8. Everybody is “Anonymous:” People rarely put their names when they comment, especially if they’re being snarky. This is probably to hide the fact that they’re a 9 year old kid or a prison inmate. Who cares what their opinion is?
7. Spelling errors: Don’t get into debates with people who don’t know when to properly use their/there/they’re.
6. Drawing conclusions on faulty interpretations of data: You can sure tell that science is held in low regard in the US simply based on the way people pounce on any apparent “fact” to sell their viewpoint. The other day I saw a guy criticize Obama because the economy shrunk 1%, which he took as evidence of failure. All that is, is a result. Who knows what results we would have gotten from other strategies, maybe a 10% contraction? Maybe a 50%? There are essentially infinite possibilities, so it’s wrong to just jump to a negative conclusion over flimsy data.
5. Some people are flat out crazy: Internet arguments can get pretty heated, and you have to remember there are a lot of gun toting crazies out there who can probably figure out where you live. Don’t put it past these psychopaths to show up at your house. Yeah…everybody is tough on the internet, until somebody brings the fight to your door.
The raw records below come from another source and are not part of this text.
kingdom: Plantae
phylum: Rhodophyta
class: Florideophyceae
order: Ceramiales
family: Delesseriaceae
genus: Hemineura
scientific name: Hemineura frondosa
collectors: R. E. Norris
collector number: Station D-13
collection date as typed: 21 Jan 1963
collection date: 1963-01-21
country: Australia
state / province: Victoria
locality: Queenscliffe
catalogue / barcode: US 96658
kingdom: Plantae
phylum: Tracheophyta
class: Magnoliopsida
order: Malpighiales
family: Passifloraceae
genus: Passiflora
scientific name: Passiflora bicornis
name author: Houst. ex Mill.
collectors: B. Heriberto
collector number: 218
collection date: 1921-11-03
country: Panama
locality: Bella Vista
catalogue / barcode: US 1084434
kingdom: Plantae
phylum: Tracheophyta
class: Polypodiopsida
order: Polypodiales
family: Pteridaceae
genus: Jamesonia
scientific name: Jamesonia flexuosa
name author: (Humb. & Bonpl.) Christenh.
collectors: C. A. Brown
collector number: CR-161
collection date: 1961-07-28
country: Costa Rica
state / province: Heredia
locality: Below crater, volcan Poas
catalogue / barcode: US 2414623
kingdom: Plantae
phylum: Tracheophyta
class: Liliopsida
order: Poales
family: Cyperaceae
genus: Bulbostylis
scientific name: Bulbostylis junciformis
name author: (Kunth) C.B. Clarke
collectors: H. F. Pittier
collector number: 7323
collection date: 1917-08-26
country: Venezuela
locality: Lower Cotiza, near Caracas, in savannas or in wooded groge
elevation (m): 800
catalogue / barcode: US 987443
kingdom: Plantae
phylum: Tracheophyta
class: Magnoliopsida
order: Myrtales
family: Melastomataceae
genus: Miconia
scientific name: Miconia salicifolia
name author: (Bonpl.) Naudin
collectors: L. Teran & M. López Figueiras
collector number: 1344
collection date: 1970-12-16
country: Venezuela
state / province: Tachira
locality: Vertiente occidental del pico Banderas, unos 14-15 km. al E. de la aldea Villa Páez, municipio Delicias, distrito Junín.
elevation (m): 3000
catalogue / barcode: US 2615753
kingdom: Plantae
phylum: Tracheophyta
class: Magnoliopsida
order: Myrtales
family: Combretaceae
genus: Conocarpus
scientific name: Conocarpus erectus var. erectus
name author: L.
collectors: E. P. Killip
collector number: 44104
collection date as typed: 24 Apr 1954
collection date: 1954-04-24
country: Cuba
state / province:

4. Getting into battles with morons makes you look stupid: Yeah, sometimes it pains me to delete a bunch of idiotic comments, and then it pains me when they keep commenting about what a “coward” I am for not posting their idiotic “anonymous” comment…but ever since I learned to read three words and then delete if I’m in the slightest bit bothered, I’ve felt a lot better. Hey, it’s my blog, I get to define what is fair.
3. If you HAVE to get into a social media battle, make sure you have home field advantage: One time I was battling some psycho and I went back and changed that person’s comments to make him/her look even more psycho than s/he actually was. I think Blogger has subsequently removed this feature, it was kind of amusing though because it REALLY made people angry, which is what social media battles are really all about.
2. You’ll probably get sucked into saying something you regret, then it will live forever on the internet.
And the final reason you shouldn’t get into social media battles is:
1. It’s probably a nice day outside, go enjoy it, or do ANYTHING productive.